→ **YOUR TASKS**
1. Translate this sentence from the article on corruption in Sri Lanka below into Spanish: "Therefore, the form of corruption that the country is discussing is a systematic entrenchment of the practices that are against the public interest in the country."
2. Set down the part of the article on corruption in Sri Lanka below from "BY Sumudu Chamara" up to and including "are considered lawful.", word for word.

→ **PAGE EXCERPT**
● ● ● ● ●
BY Sumudu Chamara
When it comes to looking into the calls for a system change in the country, it is crucial to understand that the kind of corruption that is being protested against is not simply people breaking the law or finding loopholes to evade the law, but that in Sri Lanka, the rules themselves have been designed and doctored to allow decision makers to work against public interest and to violate public trust in ways that are considered lawful.
Therefore, the form of corruption that the country is discussing is a systematic entrenchment of the practices that are against the public interest in the country.
This was emphasised by Verité Research Executive Director Dr. Nishan de Mel during an online forum titled “The Lure of Chinese Loans” where the implementation and flaws of the special framework introduced for the financing of infrastructure projects, especially with regard to procurement processes, have resulted in adverse impacts on the country.
Special framework: Birth, evolution, and flaws
During the discussion, Verité Research’s Research Director Subhashini Abeysinghe shed light on how the special framework came into existence and operated during the past few years.
Explaining the context in which a special framework was introduced, Abeysinghe pointed out that Sri Lanka prioritised large-scale infrastructure investments following the end of the war, while the country’s access to and obtaining of traditional concessional loans declined with the country being upgraded to a middle-income country from a low-income country, thus increasing the share of non-concessional or commercial loans. Noting how the country’s need for financial assistance led to the country seeking such assistance from China, she explained that in this context, the country had to come up with a framework to accommodate unsolicited proposals for public-funded projects.
● ● ● ● ●
→ **RECORDED DATA**
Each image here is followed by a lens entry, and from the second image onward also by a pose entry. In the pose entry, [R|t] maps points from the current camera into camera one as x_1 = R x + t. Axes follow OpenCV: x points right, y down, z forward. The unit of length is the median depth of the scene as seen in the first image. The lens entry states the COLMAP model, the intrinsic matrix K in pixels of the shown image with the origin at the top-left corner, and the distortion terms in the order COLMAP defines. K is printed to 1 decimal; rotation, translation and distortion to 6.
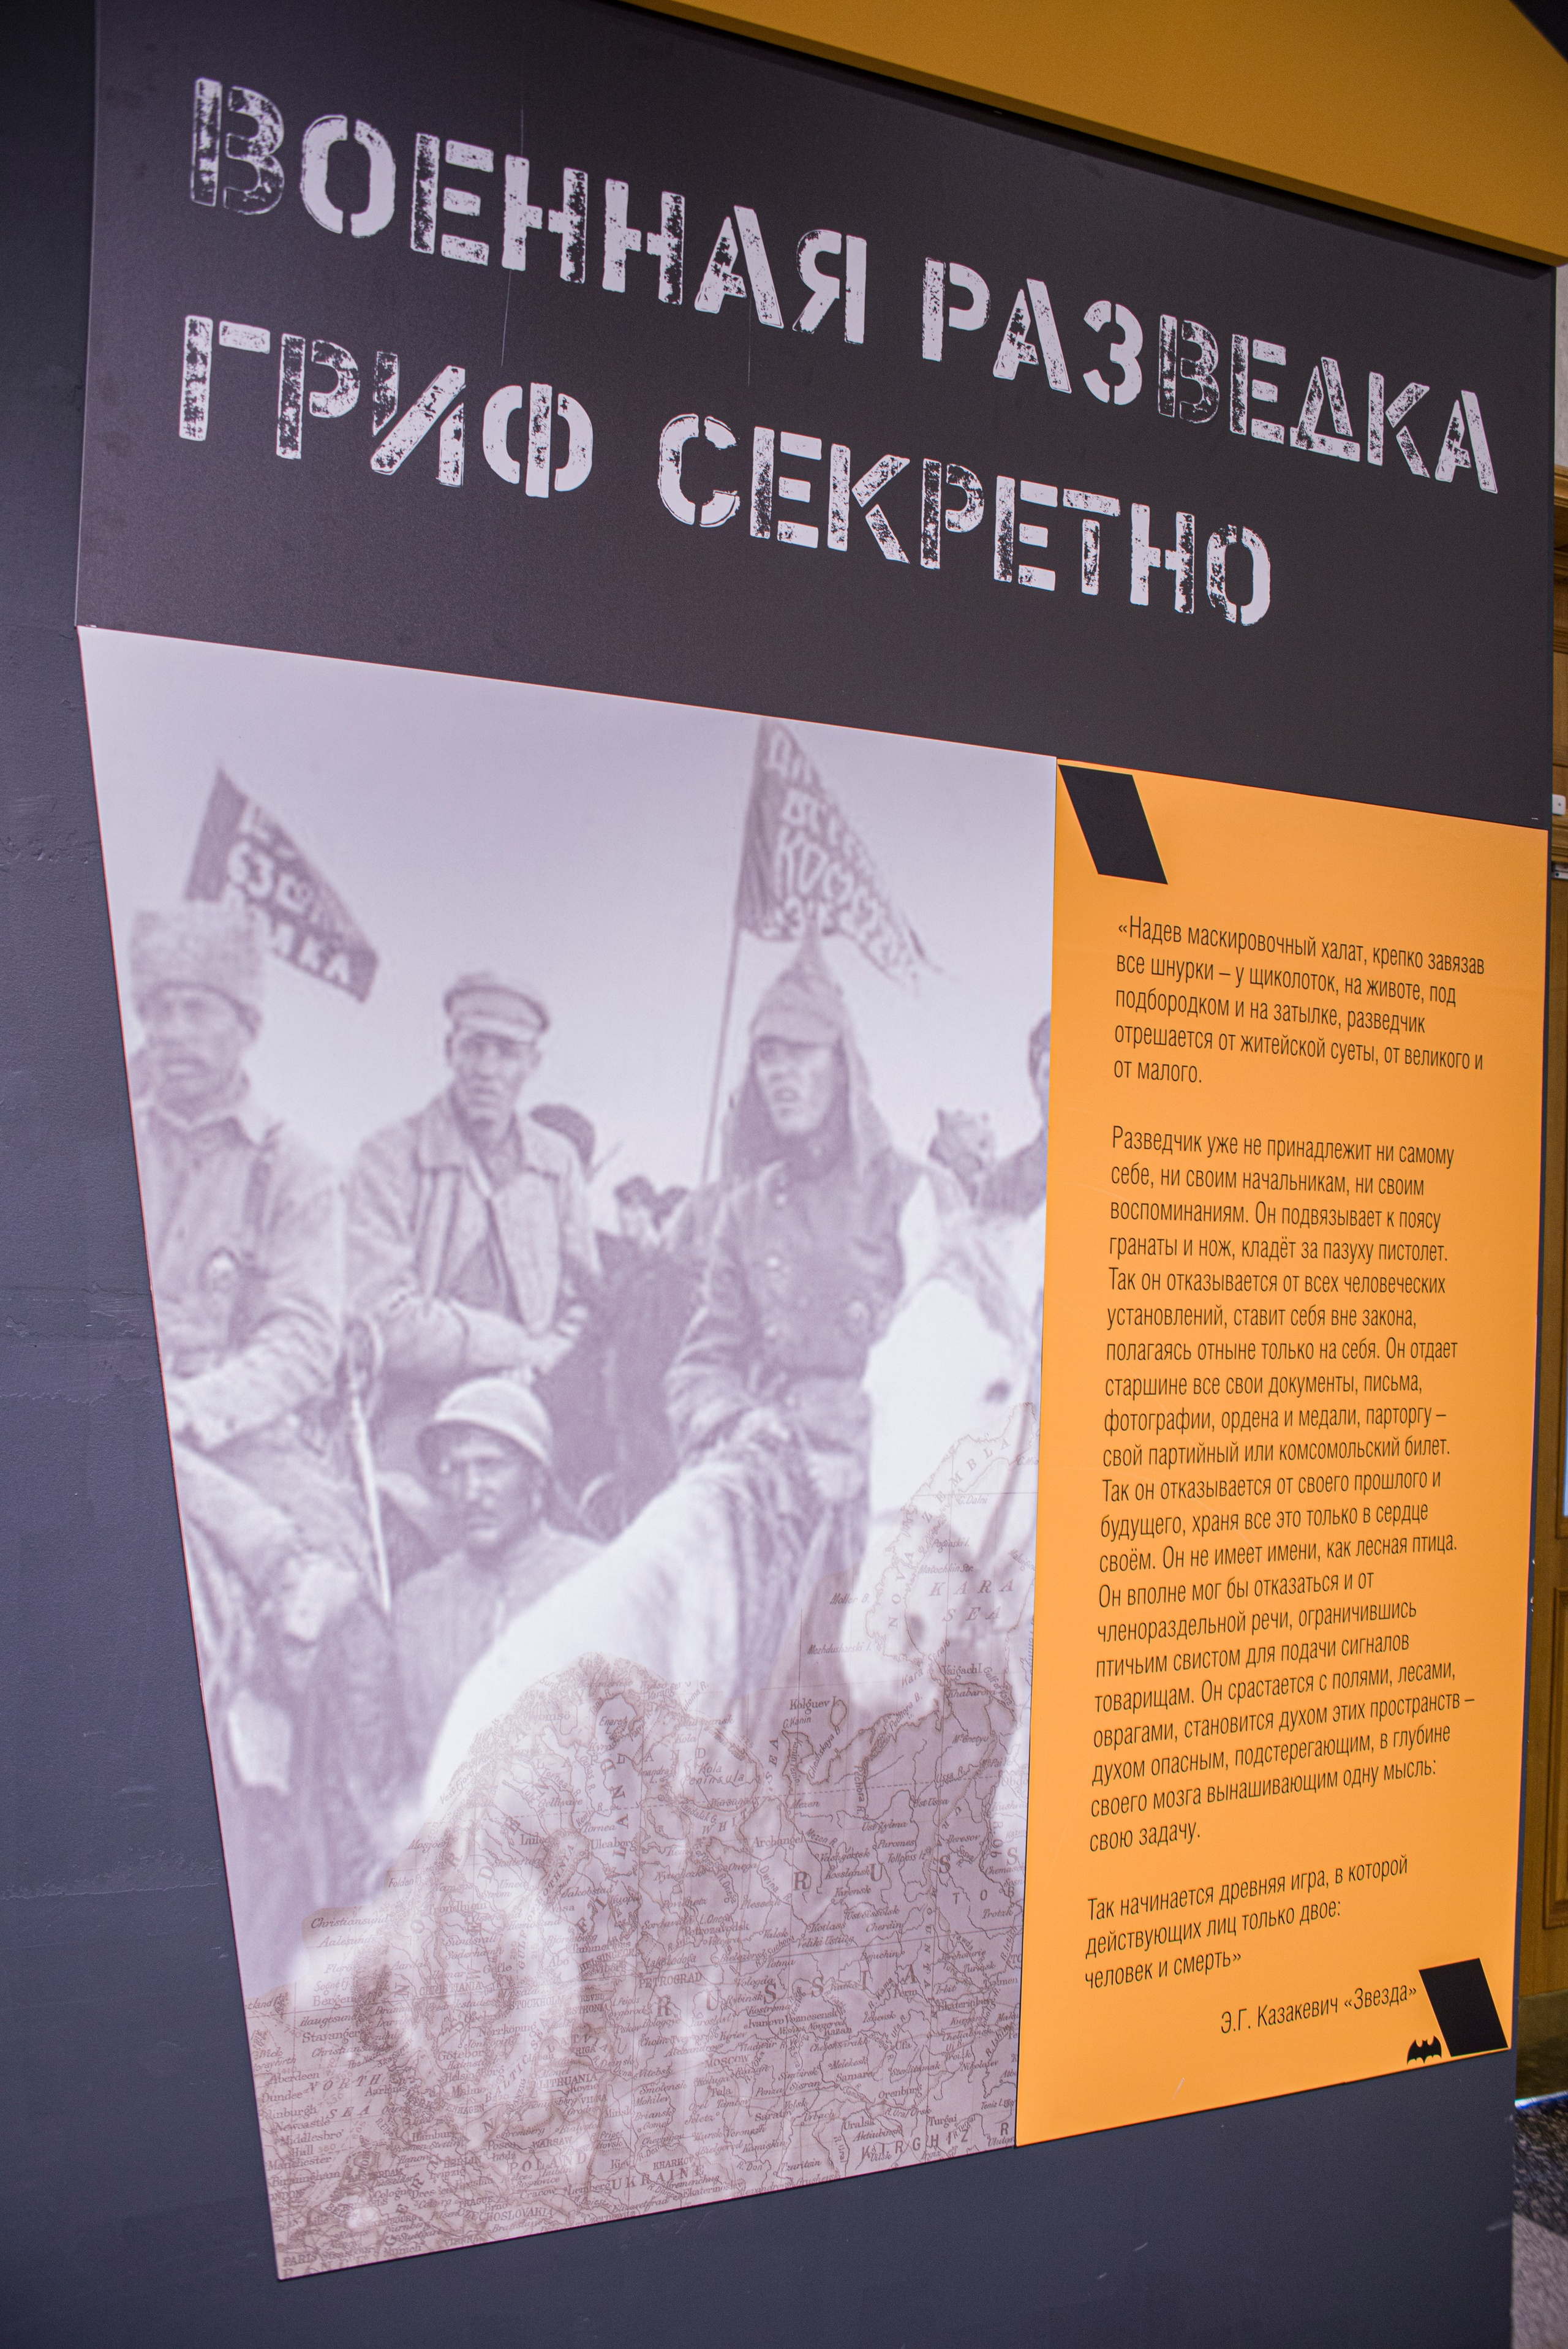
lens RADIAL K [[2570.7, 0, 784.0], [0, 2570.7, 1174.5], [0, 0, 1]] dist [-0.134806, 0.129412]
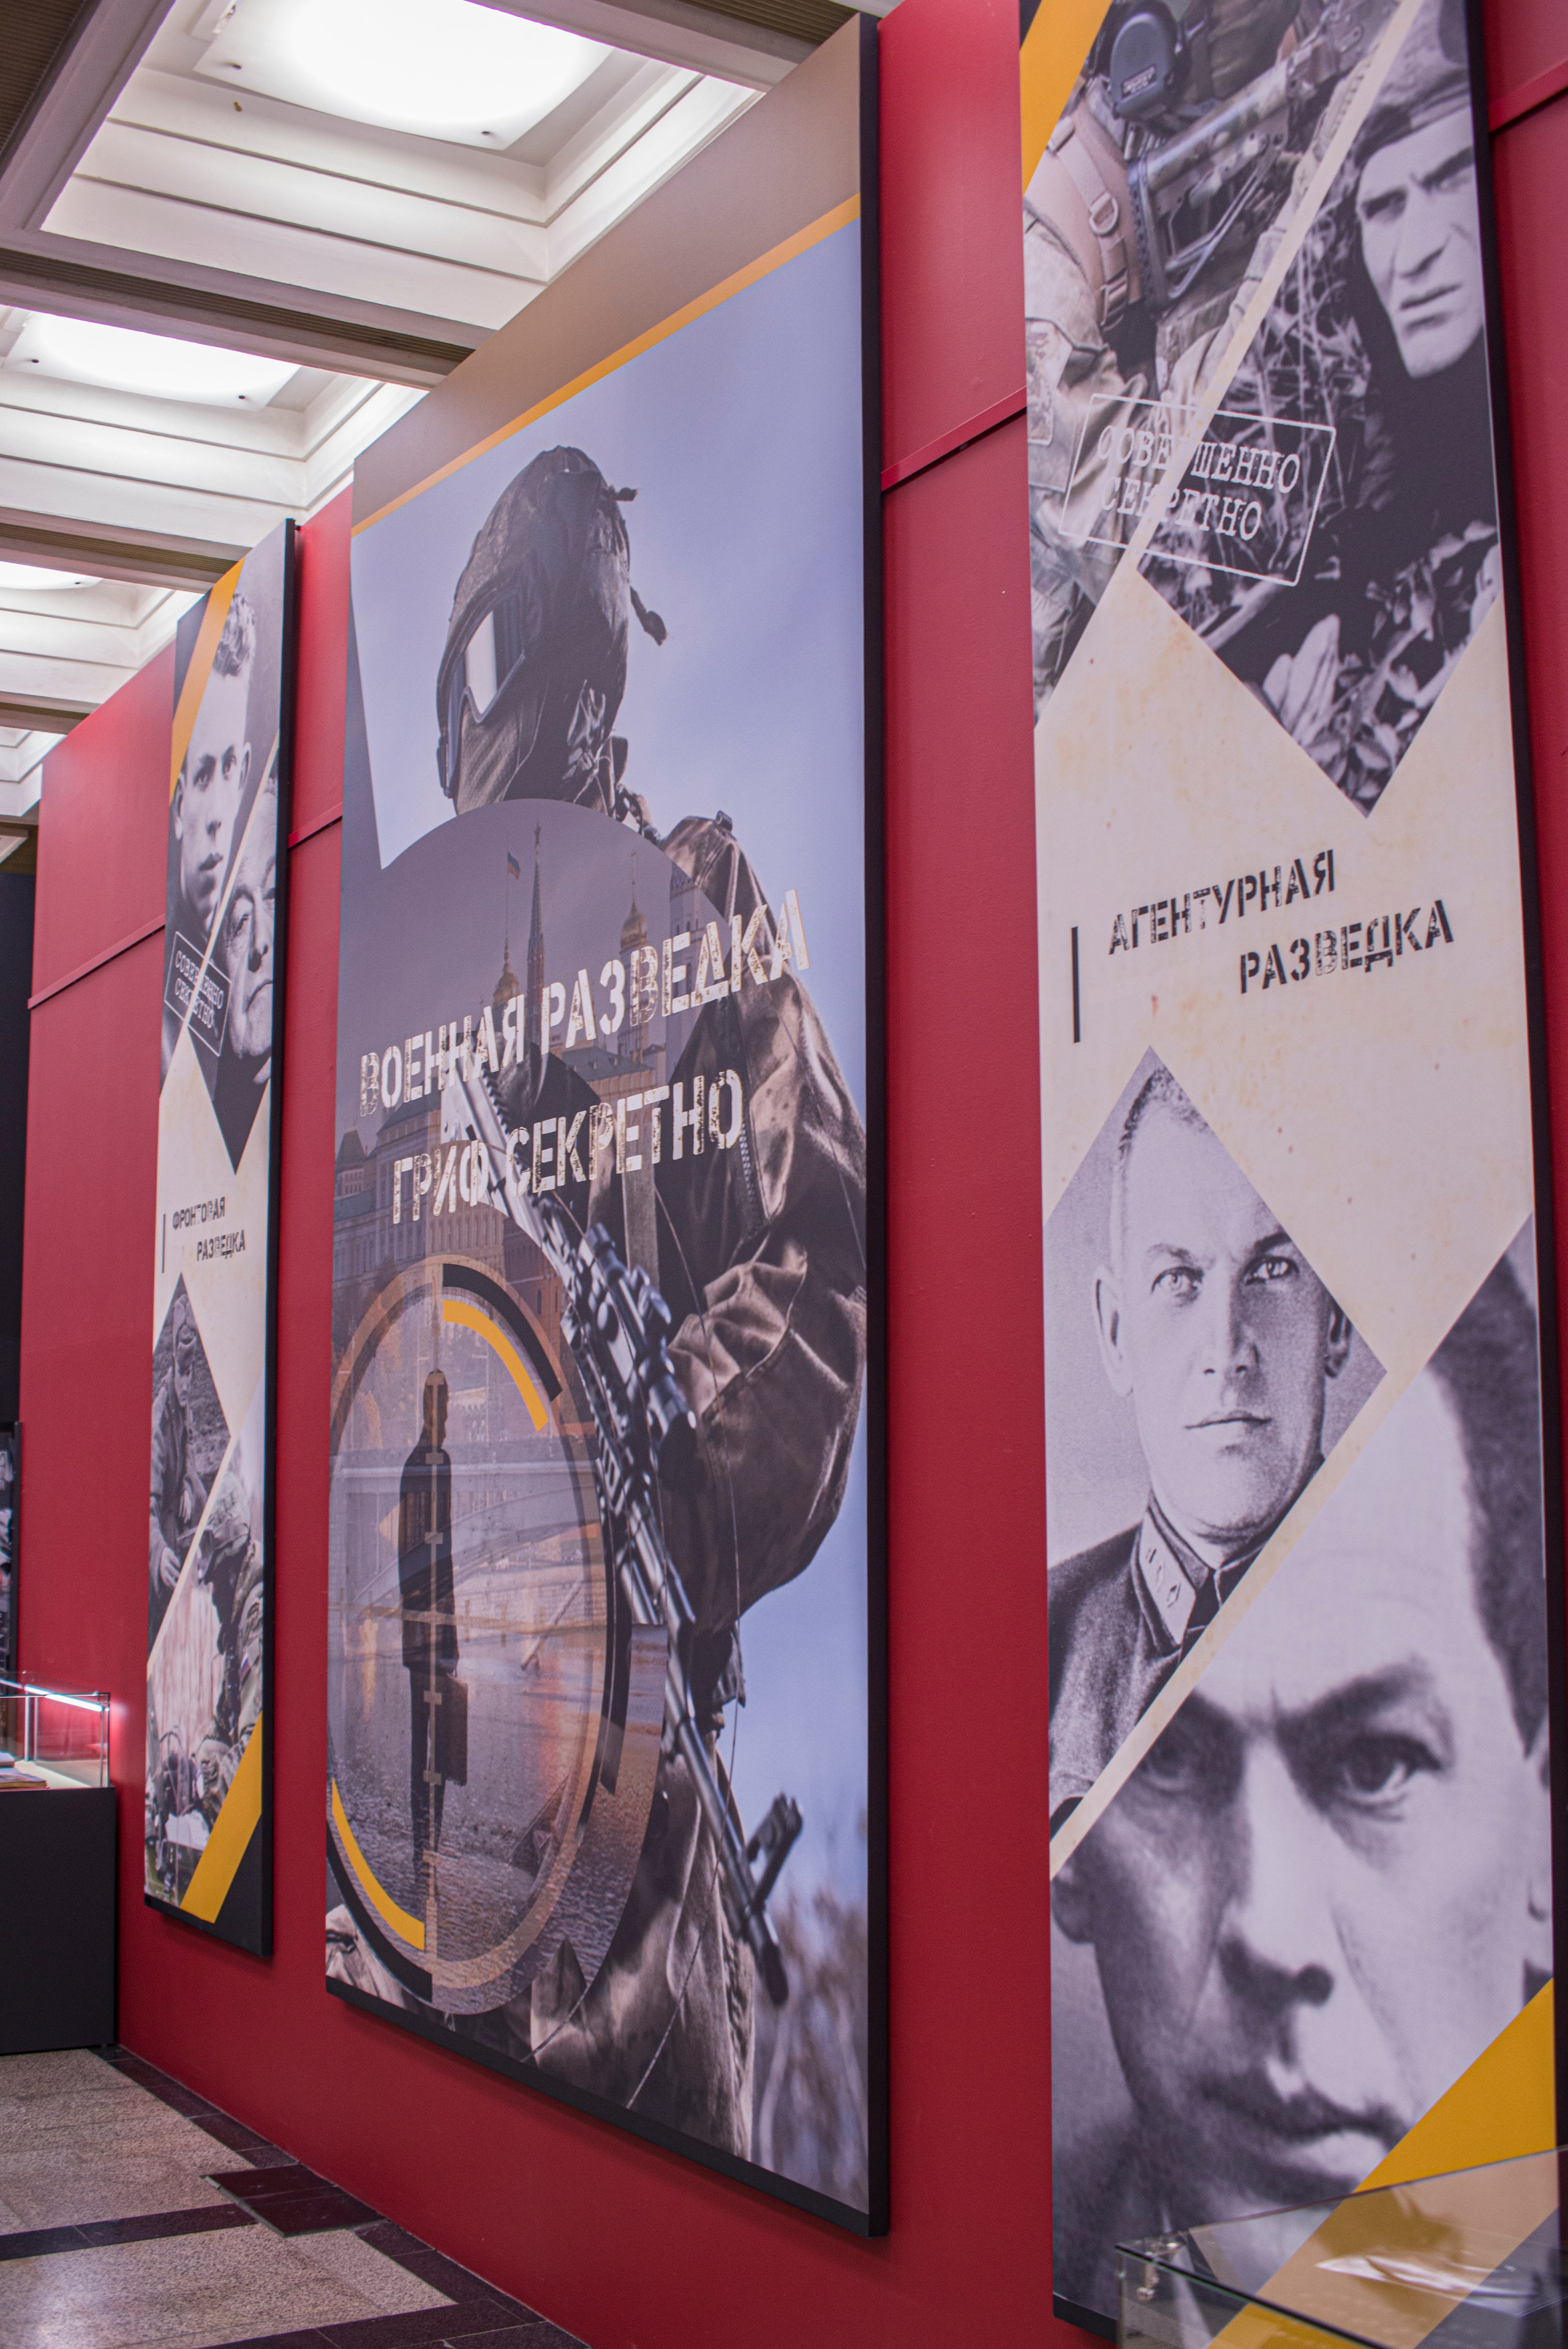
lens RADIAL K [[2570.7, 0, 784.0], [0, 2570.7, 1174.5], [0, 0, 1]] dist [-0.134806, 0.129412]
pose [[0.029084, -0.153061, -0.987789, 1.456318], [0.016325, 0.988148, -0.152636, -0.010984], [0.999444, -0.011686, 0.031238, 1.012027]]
● ● ● ● ●
→ **RESPONSES**
1. Por lo tanto, la forma de corrupción que el país está debatiendo es un arraigo sistemático de las prácticas que son contrarias al interés público en el país.

2.
BY Sumudu Chamara
When it comes to looking into the calls for a system change in the country, it is crucial to understand that the kind of corruption that is being protested against is not simply people breaking the law or finding loopholes to evade the law, but that in Sri Lanka, the rules themselves have been designed and doctored to allow decision makers to work against public interest and to violate public trust in ways that are considered lawful.